• [Problem requirements]:
Only the lines from the one containing "middle pip: (1207, 810)" to the end of the listing below should be returned, exactly as written and without pictures.

• [Available records]:

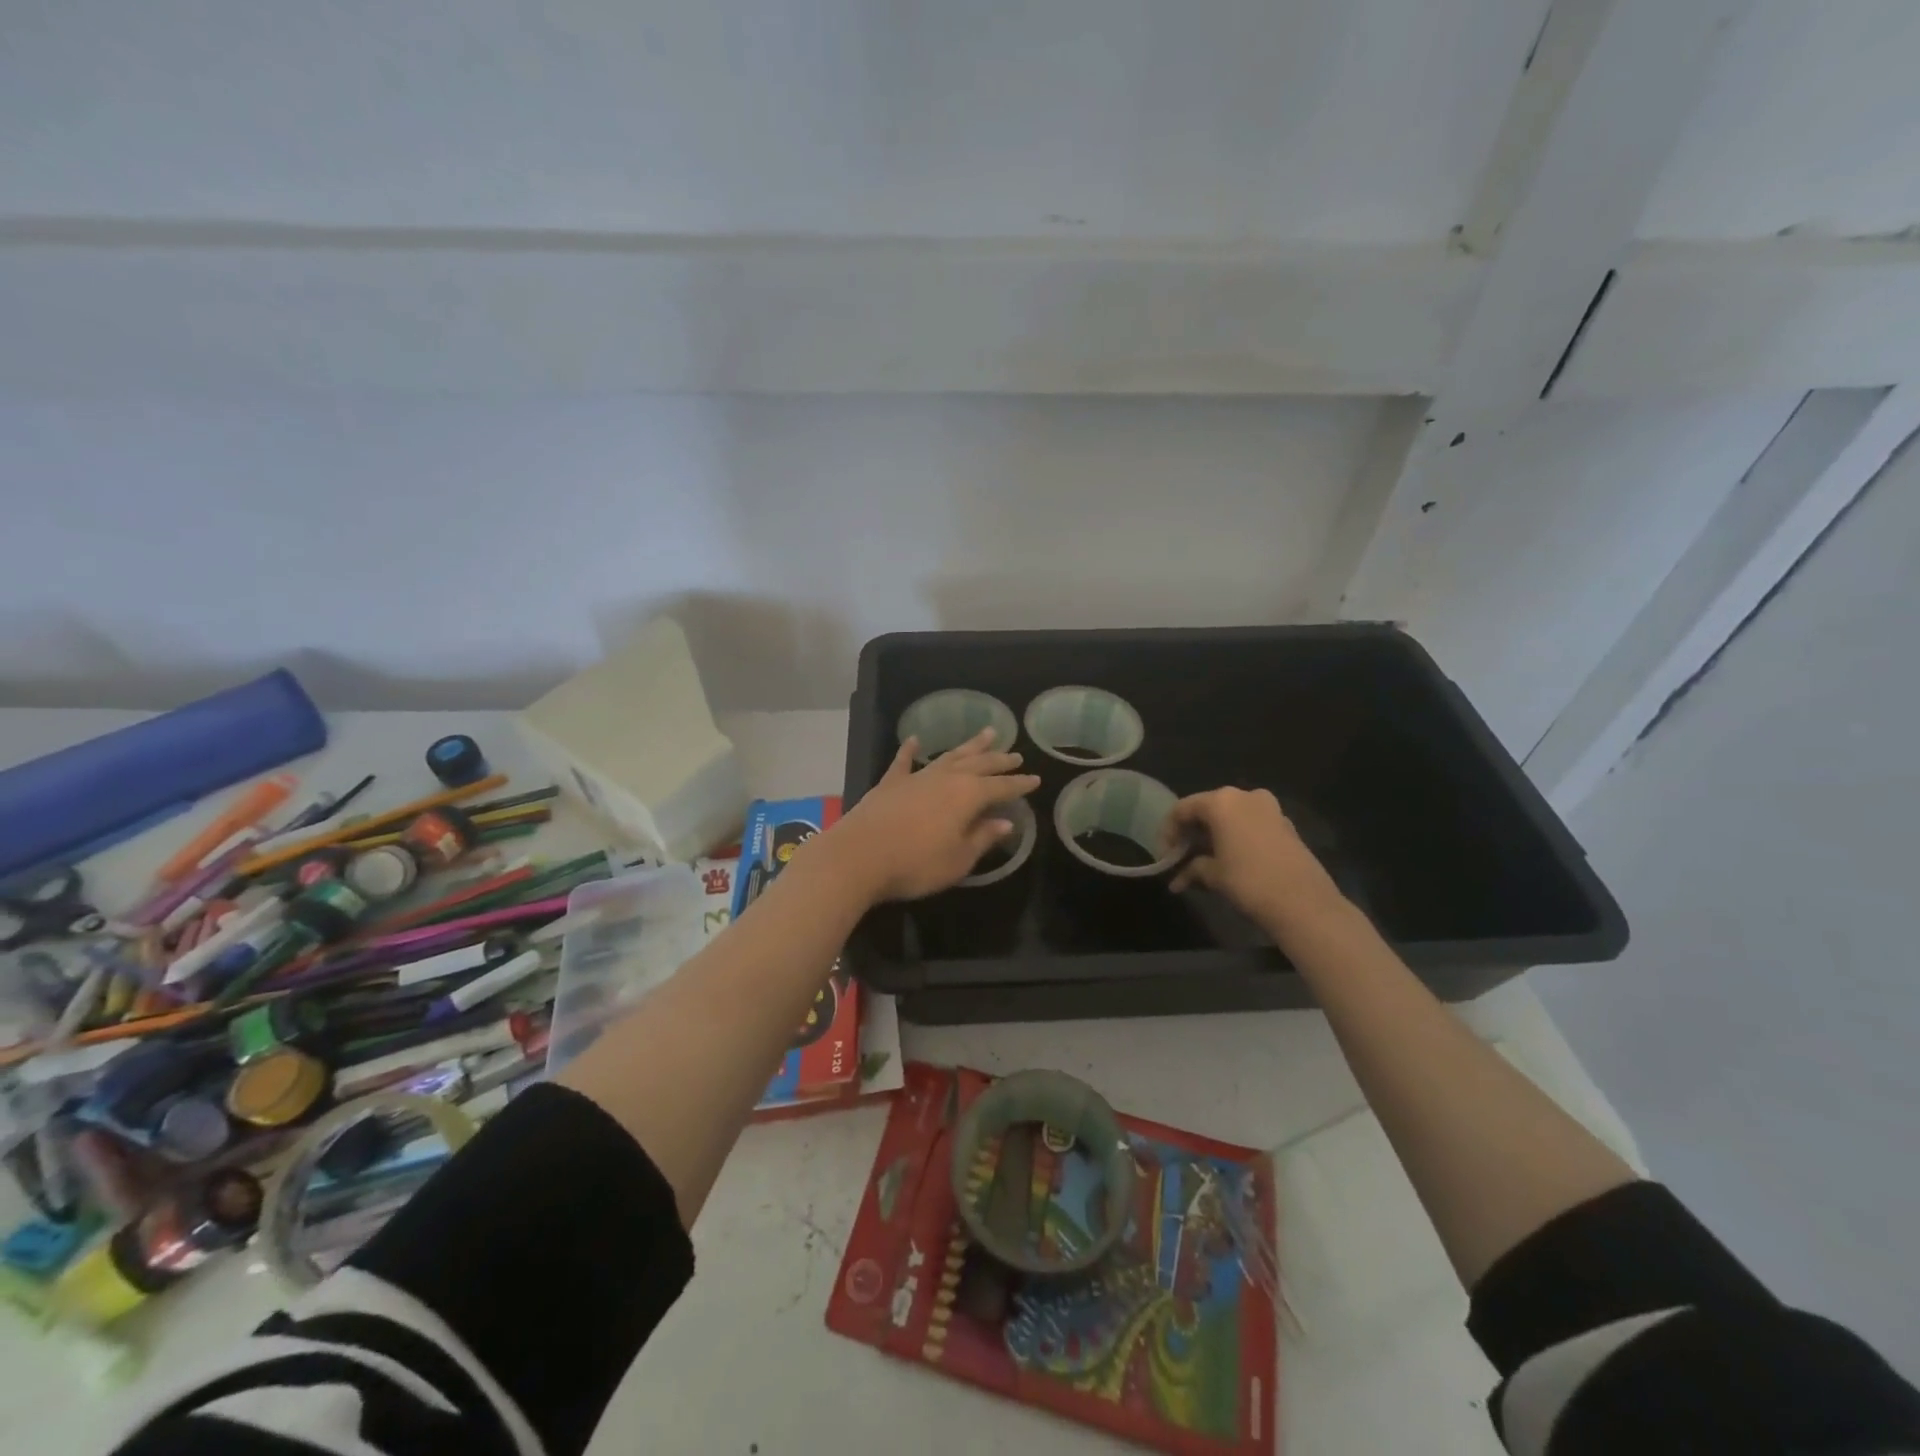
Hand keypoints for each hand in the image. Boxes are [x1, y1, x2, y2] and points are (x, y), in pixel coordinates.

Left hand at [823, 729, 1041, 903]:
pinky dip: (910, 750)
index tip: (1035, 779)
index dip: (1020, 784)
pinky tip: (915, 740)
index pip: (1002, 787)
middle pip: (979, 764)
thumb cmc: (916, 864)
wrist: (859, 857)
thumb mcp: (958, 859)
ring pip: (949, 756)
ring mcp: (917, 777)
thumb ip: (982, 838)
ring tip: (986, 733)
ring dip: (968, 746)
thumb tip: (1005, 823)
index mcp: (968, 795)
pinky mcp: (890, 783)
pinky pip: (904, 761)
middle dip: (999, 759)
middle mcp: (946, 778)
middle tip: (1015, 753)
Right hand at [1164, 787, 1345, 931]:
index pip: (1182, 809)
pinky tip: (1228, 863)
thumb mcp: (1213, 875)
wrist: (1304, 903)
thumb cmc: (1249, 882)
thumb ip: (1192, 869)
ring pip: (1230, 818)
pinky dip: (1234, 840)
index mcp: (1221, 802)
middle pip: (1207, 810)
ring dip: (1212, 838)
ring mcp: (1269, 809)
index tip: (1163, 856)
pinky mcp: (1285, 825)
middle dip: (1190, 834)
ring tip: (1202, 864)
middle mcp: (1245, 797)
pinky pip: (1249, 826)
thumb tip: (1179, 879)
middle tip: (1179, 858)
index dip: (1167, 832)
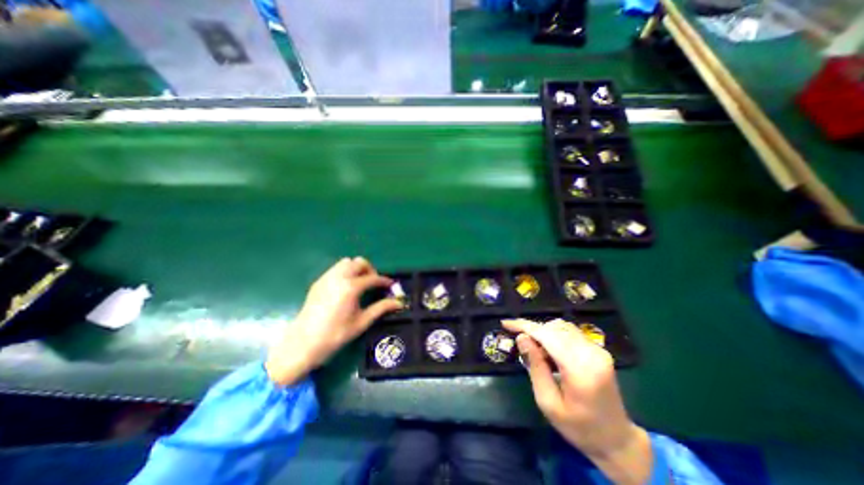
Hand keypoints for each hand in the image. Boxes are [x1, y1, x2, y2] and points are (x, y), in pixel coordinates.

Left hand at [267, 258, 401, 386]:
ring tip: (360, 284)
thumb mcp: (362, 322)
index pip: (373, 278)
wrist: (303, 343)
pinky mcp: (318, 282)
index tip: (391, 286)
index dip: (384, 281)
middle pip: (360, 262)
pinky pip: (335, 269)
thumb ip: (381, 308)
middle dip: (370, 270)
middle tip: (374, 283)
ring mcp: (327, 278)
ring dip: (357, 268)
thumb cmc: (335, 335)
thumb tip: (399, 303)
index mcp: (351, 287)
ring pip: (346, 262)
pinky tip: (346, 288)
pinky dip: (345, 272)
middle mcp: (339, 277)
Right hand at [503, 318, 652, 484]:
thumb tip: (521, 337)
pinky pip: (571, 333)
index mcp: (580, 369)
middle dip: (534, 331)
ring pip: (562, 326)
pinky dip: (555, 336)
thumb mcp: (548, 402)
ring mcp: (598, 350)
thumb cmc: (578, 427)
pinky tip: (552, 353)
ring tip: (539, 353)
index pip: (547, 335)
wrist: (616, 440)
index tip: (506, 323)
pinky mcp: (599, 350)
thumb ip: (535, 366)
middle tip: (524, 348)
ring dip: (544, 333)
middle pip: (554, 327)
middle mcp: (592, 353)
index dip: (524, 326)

• [Final answer]:
middle pip: (1207, 810)
ring dip: (1212, 838)
ring mcp: (1269, 809)
index tip: (1163, 856)
pinky mcp: (1285, 825)
middle dip: (1190, 834)
ring tip: (1202, 864)
middle mcp: (1245, 797)
pinky pip: (1249, 826)
thumb tip: (1179, 879)
middle tip: (1179, 858)
index dip: (1167, 832)
Hand keypoints for each hand in the image. Boxes are [x1, y1, x2, y2] and points are (x, y), in pixel coordinates.

Left hand at [267, 258, 401, 386]:
ring tip: (360, 284)
thumb mcp: (362, 322)
index pip: (373, 278)
wrist: (303, 343)
pinky mcp: (318, 282)
index tip: (391, 286)
index dip: (384, 281)
middle pip: (360, 262)
pinky pip: (335, 269)
thumb ip: (381, 308)
middle dip: (370, 270)
middle tip: (374, 283)
ring mcp: (327, 278)
ring dip: (357, 268)
thumb cmc: (335, 335)
thumb tip: (399, 303)
index mcp: (351, 287)
ring pip: (346, 262)
pinky tip: (346, 288)
pinky dip: (345, 272)
middle mcp: (339, 277)
Right hand at [503, 318, 652, 484]:
thumb tip: (521, 337)
pinky pip: (571, 333)
index mcp: (580, 369)
middle dip: (534, 331)
ring pip: (562, 326)
pinky dip: (555, 336)
thumb mcp: (548, 402)
ring mcp: (598, 350)
thumb cmc: (578, 427)
pinky tip: (552, 353)
ring tip: (539, 353)
index pip: (547, 335)
wrist: (616, 440)
index tip: (506, 323)
pinky mcp: (599, 350)
thumb ip: (535, 366)
middle tip: (524, 348)
ring dip: (544, 333)
middle pip: (554, 327)
middle mcp: (592, 353)
index dip: (524, 326)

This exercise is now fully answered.